Use this .Rmd file as a template for your homework. Please use D2L to turn in both the Knitted PDF output and your R Markdown file. Your .Rmd file should compile on its own if it is downloaded by your instructor.
library(tidyverse)
The data we will use for this homework contain single bike trips from March of 2017 for the Capital BikeShare system in Washington, D.C.
bikes <- read_csv("https://math.montana.edu/shancock/data/biketrips2017.csv")
Notice: This is a large file, so it takes RStudio a few minutes to import the data. In order to avoid waiting for this data to load each time you knit the document, I have added the cache option to the R chunk above that reads in the data.
Use the str()
function to summarize the data set. What
does each column represent? What about each row?

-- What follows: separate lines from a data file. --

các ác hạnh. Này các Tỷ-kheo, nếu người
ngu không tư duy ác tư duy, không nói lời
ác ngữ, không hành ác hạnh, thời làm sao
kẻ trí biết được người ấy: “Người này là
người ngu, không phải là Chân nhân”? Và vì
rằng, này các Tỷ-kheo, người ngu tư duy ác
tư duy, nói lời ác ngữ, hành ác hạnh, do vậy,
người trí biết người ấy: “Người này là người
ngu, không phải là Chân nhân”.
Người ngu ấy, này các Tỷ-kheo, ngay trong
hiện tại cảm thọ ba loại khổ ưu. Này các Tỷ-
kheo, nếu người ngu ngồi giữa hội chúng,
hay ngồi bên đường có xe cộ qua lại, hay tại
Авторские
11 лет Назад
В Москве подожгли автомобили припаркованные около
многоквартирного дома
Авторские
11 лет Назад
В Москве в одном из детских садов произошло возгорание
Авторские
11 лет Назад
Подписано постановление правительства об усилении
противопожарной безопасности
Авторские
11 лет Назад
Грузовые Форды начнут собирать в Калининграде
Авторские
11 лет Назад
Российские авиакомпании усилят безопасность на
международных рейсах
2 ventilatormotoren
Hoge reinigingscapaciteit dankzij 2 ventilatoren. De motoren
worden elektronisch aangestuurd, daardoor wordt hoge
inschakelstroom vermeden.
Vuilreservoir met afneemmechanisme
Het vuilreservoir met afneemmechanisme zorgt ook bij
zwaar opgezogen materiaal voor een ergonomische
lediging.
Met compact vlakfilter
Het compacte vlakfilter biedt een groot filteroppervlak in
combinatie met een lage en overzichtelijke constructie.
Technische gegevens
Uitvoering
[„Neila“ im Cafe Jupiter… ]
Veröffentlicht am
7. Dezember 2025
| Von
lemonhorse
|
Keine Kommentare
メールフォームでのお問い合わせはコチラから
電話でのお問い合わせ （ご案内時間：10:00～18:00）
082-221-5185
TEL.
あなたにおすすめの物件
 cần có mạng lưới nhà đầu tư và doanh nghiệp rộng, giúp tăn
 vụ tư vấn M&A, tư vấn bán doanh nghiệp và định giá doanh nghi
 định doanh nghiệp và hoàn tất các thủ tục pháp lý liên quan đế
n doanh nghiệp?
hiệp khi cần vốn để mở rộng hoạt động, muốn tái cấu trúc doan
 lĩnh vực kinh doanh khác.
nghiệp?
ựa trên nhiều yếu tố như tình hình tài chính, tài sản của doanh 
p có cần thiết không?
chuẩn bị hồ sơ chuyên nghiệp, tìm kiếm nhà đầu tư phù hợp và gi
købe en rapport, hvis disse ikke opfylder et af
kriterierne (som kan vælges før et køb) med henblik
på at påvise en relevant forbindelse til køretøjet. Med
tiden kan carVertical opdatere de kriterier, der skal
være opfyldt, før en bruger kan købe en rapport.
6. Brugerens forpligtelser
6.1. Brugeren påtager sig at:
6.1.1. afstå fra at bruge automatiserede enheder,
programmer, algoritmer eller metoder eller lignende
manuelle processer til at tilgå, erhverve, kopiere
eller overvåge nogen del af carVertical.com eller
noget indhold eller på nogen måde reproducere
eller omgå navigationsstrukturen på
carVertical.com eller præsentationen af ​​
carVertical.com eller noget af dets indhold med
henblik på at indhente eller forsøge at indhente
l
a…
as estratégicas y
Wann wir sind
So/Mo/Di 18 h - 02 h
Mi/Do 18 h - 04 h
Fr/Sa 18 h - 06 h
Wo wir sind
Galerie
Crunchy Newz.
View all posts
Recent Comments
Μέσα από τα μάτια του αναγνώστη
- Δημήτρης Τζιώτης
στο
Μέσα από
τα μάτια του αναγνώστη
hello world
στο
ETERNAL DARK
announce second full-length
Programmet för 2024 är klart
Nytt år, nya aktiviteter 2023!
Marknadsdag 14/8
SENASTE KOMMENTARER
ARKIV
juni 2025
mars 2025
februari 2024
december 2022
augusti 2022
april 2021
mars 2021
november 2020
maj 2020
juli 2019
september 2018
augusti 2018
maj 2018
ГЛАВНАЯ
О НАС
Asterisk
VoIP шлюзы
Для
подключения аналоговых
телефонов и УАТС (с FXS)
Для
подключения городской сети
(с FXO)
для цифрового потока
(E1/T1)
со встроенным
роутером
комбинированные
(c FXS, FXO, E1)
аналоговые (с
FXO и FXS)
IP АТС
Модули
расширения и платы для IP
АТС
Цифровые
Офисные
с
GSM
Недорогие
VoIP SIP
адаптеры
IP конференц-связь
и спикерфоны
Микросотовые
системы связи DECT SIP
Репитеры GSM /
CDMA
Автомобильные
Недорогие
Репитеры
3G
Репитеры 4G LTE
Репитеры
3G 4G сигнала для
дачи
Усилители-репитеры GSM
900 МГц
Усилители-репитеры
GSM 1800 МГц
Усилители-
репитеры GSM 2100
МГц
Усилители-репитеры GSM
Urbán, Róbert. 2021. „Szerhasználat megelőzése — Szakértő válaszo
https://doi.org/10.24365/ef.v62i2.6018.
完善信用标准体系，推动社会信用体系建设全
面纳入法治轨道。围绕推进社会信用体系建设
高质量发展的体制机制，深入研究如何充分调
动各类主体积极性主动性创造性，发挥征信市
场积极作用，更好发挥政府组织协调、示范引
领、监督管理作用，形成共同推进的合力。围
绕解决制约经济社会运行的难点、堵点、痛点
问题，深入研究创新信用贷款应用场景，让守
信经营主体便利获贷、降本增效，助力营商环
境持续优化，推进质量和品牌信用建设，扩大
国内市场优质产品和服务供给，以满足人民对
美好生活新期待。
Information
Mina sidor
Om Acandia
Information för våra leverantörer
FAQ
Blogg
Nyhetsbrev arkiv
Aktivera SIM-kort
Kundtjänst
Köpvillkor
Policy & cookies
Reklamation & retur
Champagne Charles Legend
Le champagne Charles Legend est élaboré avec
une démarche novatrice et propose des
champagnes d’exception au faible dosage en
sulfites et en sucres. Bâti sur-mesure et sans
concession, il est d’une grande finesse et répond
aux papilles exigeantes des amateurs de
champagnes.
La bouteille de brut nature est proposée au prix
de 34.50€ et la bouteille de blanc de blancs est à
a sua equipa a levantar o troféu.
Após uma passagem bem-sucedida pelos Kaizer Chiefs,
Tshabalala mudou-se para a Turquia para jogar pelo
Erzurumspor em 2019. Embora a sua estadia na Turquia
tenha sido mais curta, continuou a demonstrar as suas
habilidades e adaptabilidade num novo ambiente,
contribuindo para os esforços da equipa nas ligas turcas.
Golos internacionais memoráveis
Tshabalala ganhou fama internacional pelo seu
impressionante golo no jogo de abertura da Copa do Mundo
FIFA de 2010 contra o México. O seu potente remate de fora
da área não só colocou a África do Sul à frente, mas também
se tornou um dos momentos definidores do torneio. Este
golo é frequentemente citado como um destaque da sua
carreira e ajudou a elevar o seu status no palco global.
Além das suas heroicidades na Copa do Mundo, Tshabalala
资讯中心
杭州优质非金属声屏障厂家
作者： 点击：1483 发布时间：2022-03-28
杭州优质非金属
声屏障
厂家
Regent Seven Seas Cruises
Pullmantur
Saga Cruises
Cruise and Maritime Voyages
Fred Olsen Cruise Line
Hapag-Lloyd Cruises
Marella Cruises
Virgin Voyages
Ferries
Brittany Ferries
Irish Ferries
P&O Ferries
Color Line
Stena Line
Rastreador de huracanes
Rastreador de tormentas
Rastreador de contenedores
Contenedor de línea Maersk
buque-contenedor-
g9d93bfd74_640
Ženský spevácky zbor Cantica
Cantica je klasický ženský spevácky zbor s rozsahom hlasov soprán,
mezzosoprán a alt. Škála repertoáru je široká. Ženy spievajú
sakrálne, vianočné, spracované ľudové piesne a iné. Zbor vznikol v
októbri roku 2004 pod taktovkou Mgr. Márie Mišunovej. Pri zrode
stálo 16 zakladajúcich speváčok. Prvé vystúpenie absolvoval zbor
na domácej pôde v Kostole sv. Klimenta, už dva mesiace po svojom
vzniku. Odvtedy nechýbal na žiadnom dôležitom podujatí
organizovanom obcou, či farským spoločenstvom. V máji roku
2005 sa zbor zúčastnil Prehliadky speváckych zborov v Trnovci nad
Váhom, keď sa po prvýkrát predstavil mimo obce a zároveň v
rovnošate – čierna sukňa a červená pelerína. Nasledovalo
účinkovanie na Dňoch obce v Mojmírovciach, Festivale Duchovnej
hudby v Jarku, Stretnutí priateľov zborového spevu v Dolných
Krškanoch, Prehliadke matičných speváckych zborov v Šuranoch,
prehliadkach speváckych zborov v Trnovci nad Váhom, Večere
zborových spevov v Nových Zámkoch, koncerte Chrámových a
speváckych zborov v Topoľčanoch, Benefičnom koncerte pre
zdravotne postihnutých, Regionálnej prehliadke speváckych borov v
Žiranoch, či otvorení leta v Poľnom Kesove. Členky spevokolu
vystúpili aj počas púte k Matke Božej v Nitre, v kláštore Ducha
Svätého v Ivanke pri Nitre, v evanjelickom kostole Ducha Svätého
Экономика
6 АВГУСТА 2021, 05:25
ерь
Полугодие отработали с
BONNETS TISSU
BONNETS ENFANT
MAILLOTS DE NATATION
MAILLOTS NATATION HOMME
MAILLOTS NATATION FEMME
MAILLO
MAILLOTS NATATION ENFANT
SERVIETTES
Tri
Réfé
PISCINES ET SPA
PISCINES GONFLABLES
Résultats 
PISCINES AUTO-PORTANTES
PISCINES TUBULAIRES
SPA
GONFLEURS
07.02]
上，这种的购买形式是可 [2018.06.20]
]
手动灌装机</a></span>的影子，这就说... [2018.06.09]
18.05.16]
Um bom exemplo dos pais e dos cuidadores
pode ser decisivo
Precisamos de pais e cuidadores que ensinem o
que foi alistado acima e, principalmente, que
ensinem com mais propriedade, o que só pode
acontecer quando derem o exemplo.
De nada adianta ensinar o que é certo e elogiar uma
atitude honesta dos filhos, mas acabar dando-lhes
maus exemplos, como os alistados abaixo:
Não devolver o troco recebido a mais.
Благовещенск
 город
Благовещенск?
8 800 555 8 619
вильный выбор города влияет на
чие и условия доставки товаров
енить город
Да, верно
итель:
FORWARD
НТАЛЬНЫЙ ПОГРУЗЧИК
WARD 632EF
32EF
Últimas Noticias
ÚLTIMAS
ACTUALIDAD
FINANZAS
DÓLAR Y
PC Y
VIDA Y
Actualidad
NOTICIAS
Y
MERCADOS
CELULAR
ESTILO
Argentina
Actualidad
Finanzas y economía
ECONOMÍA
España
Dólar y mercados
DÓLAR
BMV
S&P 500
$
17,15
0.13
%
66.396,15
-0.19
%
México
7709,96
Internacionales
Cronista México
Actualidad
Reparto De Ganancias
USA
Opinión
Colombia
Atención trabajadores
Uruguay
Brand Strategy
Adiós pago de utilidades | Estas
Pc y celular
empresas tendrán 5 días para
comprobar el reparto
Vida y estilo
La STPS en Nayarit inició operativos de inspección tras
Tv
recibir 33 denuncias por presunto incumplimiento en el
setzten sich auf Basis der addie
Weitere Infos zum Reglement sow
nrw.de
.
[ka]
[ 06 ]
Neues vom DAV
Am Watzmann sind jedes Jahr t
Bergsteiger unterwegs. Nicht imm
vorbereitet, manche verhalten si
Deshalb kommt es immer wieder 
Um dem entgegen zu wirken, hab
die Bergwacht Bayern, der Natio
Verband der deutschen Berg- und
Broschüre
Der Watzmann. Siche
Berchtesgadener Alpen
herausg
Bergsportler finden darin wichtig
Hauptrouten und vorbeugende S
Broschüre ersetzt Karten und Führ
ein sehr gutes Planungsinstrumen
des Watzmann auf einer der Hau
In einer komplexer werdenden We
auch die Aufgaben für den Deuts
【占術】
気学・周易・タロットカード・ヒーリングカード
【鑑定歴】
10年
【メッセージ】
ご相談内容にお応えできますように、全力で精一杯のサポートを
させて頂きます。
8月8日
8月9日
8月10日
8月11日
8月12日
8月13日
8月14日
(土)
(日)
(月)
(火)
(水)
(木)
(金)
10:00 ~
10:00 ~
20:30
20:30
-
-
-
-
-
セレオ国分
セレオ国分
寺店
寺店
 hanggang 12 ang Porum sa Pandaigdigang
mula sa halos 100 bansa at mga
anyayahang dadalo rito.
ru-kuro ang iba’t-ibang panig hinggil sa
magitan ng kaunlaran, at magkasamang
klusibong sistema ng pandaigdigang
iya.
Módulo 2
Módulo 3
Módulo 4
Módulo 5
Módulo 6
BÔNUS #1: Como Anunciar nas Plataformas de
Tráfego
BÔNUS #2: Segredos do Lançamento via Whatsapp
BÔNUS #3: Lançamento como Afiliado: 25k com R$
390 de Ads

Describe the difference between substr()
and
strsplit()
.
Use one of the functions described in Exercise 2 to create a new
variable for the hour a bike trip began. Then use the
count()
function to compute the number of trips starting at
each hour.
Now, instead of using strings, we’ll use the lubridate
package to extract parts of dates and times. Examine the
lubridate
cheatsheet here.
What function from this package could you use to extract the day of the
month?
Use the function you chose in Exercise 4 to create a new variable
called day
that extracts the day of the month. Then use
this variable to compute how many trips were made for each of the 31
days in the month of March. (The cases that started and ended on
different days have been already filtered out of the data set.)
Create a new variable that contains the trip time.
What percentage of bike rentals last more than an hour?
Create a figure to plot the trip time as a function of day of week (Sunday, Monday, etc…). Make sure to include an informative title and sort the weekday into chronological ordering. Write a few sentences describing the key features of the plot.